It’s Fed Day! [LIVE POST]

In a couple of hours, the FOMC will wrap up their two-day meeting with an announcement on their decision on if they are going to make adjustments to the Fed funds rate. The Fed funds rate does not directly affect mortgage interest rates (except for HELOCs) however, it does influence the direction of mortgage rates. This is because the Fed’s decision is based on the level of inflation. Mortgage rates react negatively to inflation as mortgage rates are based on bonds (mortgage-backed securities/MBS). So, when the Fed raises the funds rate or keeps the rate unchanged due to inflation being too high, mortgage rates tend to move higher. If inflation is in line, we often see mortgage rates improve.

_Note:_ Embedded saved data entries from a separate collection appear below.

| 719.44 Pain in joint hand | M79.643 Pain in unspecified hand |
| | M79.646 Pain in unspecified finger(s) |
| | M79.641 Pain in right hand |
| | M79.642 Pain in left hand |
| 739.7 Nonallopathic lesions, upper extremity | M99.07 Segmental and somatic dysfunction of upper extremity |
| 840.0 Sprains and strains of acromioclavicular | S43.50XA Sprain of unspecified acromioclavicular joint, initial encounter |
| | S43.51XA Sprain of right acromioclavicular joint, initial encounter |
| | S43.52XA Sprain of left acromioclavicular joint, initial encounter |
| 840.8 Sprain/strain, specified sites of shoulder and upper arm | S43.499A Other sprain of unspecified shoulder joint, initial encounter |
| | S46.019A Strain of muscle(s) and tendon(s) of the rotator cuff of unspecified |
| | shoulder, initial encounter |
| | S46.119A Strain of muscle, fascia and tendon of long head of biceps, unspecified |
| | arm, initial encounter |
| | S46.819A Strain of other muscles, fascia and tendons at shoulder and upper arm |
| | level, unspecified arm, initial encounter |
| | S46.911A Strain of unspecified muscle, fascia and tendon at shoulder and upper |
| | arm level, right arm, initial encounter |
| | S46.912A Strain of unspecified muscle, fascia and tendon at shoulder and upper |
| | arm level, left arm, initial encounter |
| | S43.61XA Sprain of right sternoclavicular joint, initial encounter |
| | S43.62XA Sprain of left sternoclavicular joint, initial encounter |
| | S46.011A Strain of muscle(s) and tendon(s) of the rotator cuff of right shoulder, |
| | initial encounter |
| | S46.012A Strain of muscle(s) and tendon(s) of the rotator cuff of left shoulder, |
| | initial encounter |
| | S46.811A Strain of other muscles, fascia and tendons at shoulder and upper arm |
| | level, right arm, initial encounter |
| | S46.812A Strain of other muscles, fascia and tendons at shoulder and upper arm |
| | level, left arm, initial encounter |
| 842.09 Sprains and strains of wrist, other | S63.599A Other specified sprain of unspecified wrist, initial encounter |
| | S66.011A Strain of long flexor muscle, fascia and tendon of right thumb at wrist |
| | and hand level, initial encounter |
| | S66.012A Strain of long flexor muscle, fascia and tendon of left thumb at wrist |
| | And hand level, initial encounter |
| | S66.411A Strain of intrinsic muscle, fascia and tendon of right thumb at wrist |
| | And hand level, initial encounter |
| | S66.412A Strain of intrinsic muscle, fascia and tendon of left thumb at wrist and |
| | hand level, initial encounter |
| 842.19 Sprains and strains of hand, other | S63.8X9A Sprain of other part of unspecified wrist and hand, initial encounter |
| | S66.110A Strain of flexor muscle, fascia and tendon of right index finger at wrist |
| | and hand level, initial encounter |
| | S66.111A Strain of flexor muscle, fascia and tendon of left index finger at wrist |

It’s not just the announcement today that will catch the interest of bond traders, it’s what the Fed will say with the prepared announcement, answers to the press, prepared supporting documents and other commentary from FOMC members that may impact mortgage interest rates.

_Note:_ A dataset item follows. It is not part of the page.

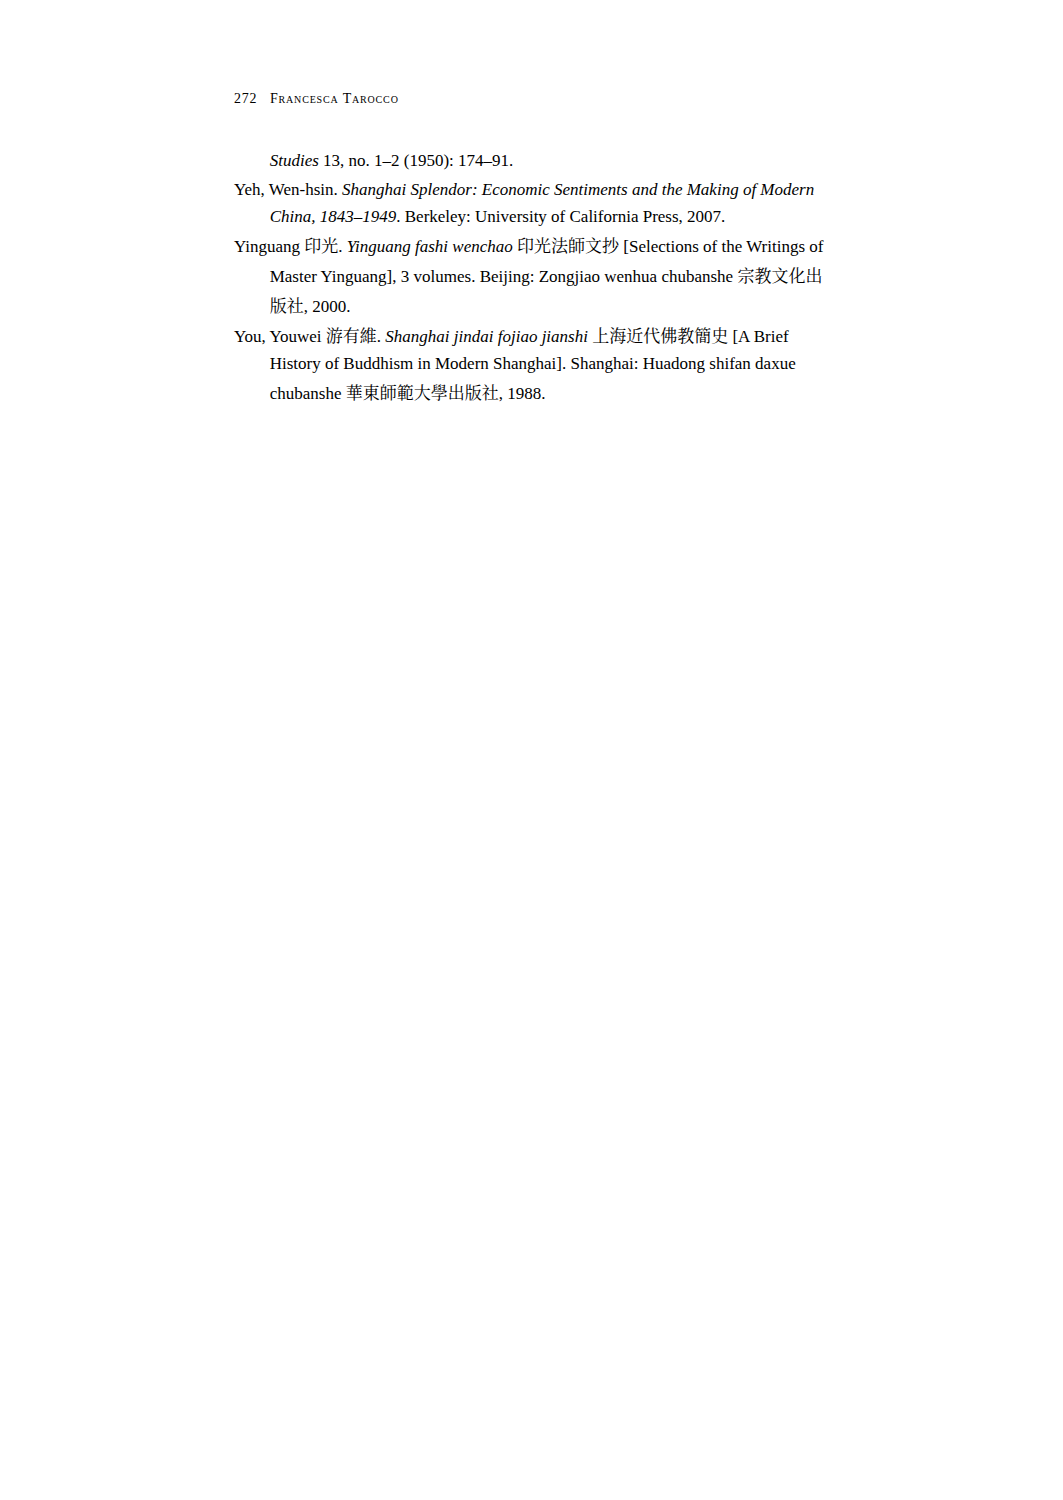272 Francesca Tarocco
Studies 13, no. 1–2 (1950): 174–91.
Yeh, Wen-hsin. Shanghai Splendor: Economic Sentiments and the Making of Modern China, 1843–1949. Berkeley: University of California Press, 2007.
Yinguang 印光. Yinguang fashi wenchao 印光法師文抄 [Selections of the Writings of Master Yinguang], 3 volumes. Beijing: Zongjiao wenhua chubanshe 宗教文化出版社, 2000.
You, Youwei 游有維. Shanghai jindai fojiao jianshi 上海近代佛教簡史 [A Brief History of Buddhism in Modern Shanghai]. Shanghai: Huadong shifan daxue chubanshe 華東師範大學出版社, 1988.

As I’m writing this portion of this post (8:40 am PST), MBS are up about 47 basis points. (If you follow my weekly mortgage updates, this means that we currently have a big green candlestick on the charts which translates to lower mortgage rates). This is because May’s CPI (Consumer Price Index) reported this morning that inflation is showing signs of cooling. Yay! I’m glad this report was released prior the Fed’s announcement and I obviously hope that we continue to have reporting showing inflation is calming.

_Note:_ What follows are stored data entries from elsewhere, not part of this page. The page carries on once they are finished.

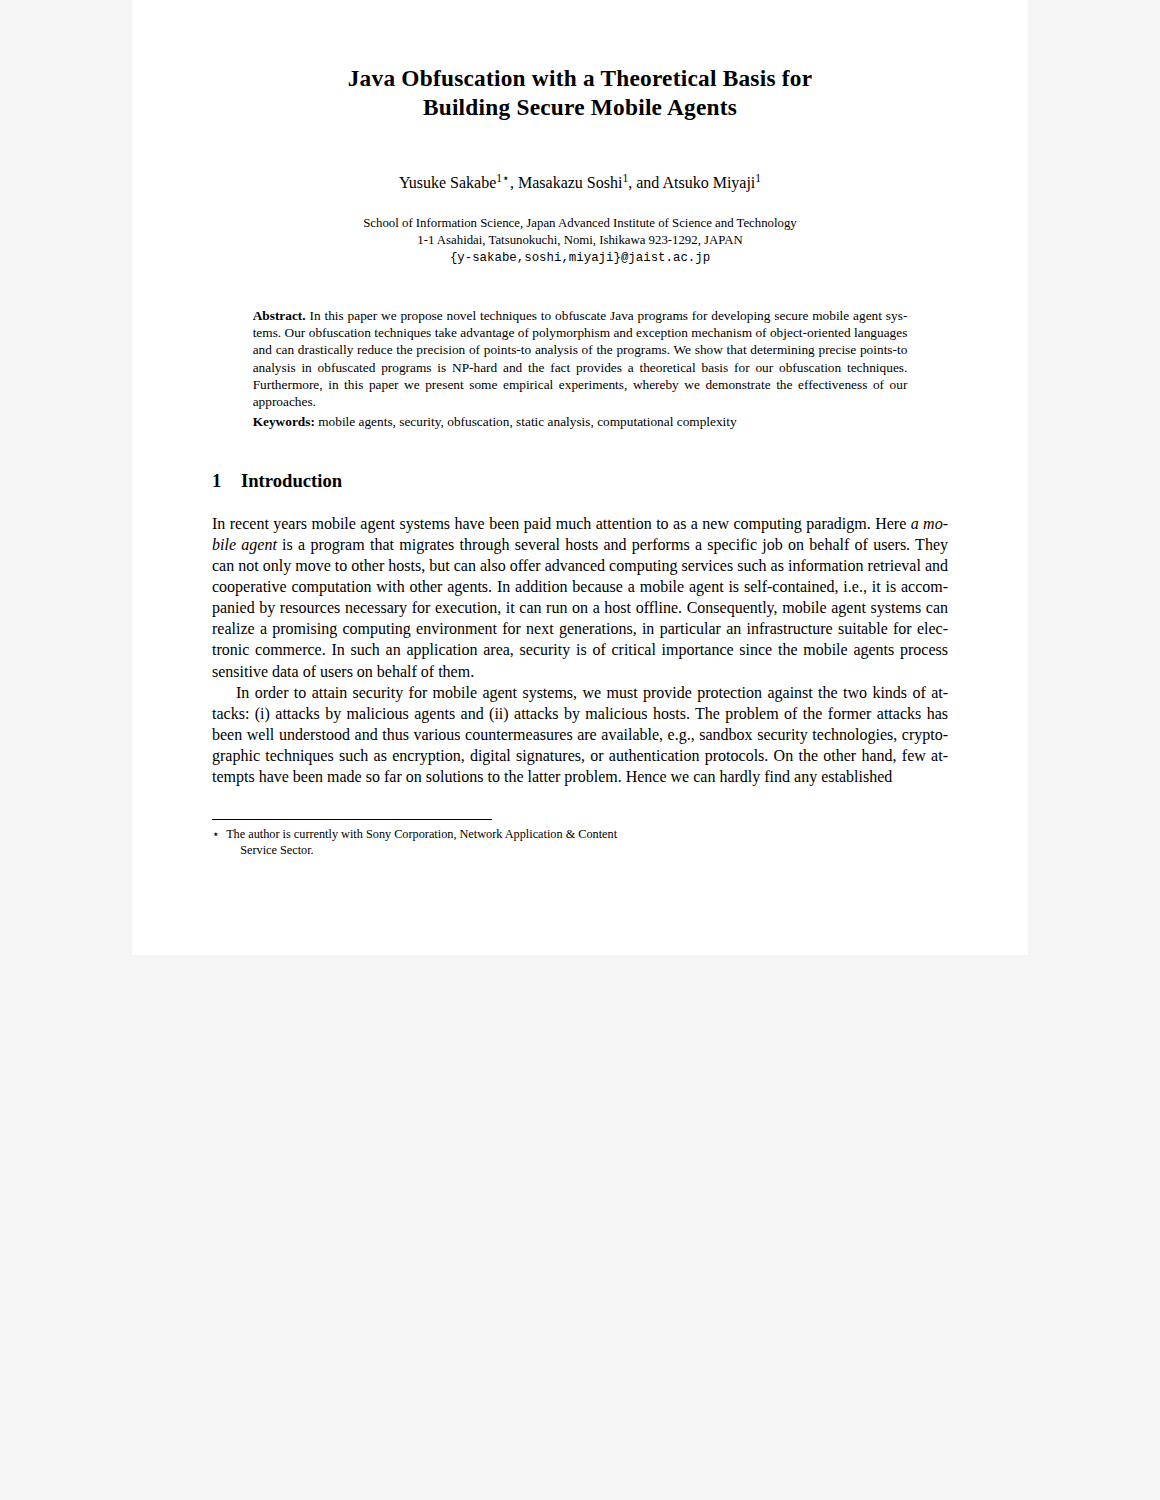Java Obfuscation with a Theoretical Basis for
Building Secure Mobile Agents
Yusuke Sakabe1⋆, Masakazu Soshi1, and Atsuko Miyaji1
School of Information Science, Japan Advanced Institute of Science and Technology
1-1 Asahidai, Tatsunokuchi, Nomi, Ishikawa 923-1292, JAPAN
{y-sakabe,soshi,miyaji}@jaist.ac.jp
Abstract. In this paper we propose novel techniques to obfuscate Java programs for developing secure mobile agent systems. Our obfuscation techniques take advantage of polymorphism and exception mechanism of object-oriented languages and can drastically reduce the precision of points-to analysis of the programs. We show that determining precise points-to analysis in obfuscated programs is NP-hard and the fact provides a theoretical basis for our obfuscation techniques. Furthermore, in this paper we present some empirical experiments, whereby we demonstrate the effectiveness of our approaches.
Keywords: mobile agents, security, obfuscation, static analysis, computational complexity
1 Introduction
In recent years mobile agent systems have been paid much attention to as a new computing paradigm. Here a mobile agent is a program that migrates through several hosts and performs a specific job on behalf of users. They can not only move to other hosts, but can also offer advanced computing services such as information retrieval and cooperative computation with other agents. In addition because a mobile agent is self-contained, i.e., it is accompanied by resources necessary for execution, it can run on a host offline. Consequently, mobile agent systems can realize a promising computing environment for next generations, in particular an infrastructure suitable for electronic commerce. In such an application area, security is of critical importance since the mobile agents process sensitive data of users on behalf of them.
In order to attain security for mobile agent systems, we must provide protection against the two kinds of attacks: (i) attacks by malicious agents and (ii) attacks by malicious hosts. The problem of the former attacks has been well understood and thus various countermeasures are available, e.g., sandbox security technologies, cryptographic techniques such as encryption, digital signatures, or authentication protocols. On the other hand, few attempts have been made so far on solutions to the latter problem. Hence we can hardly find any established
⋆The author is currently with Sony Corporation, Network Application & ContentService Sector.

It is widely anticipated that there will be no change to the Fed funds rate today. The Fed will be releasing the Statement of Economic Projections which includes their “dot plot” that shows when the fed members project moving the funds rate (most likely lowering).

I will continue to update this post throughout the day. Stay tuned!

UPDATE 11:00 AM: The Fed leaves rates unchanged, stating: “The Committee does not expect it will be appropriate to reduce the target range until it has gained greater confidence that inflation is moving sustainably toward 2 percent. In addition, the Committee will continue reducing its holdings of Treasury securities and agency debt and agency mortgage-backed securities.”  MBS (30 year 6%) is trending lower around 36 basis points.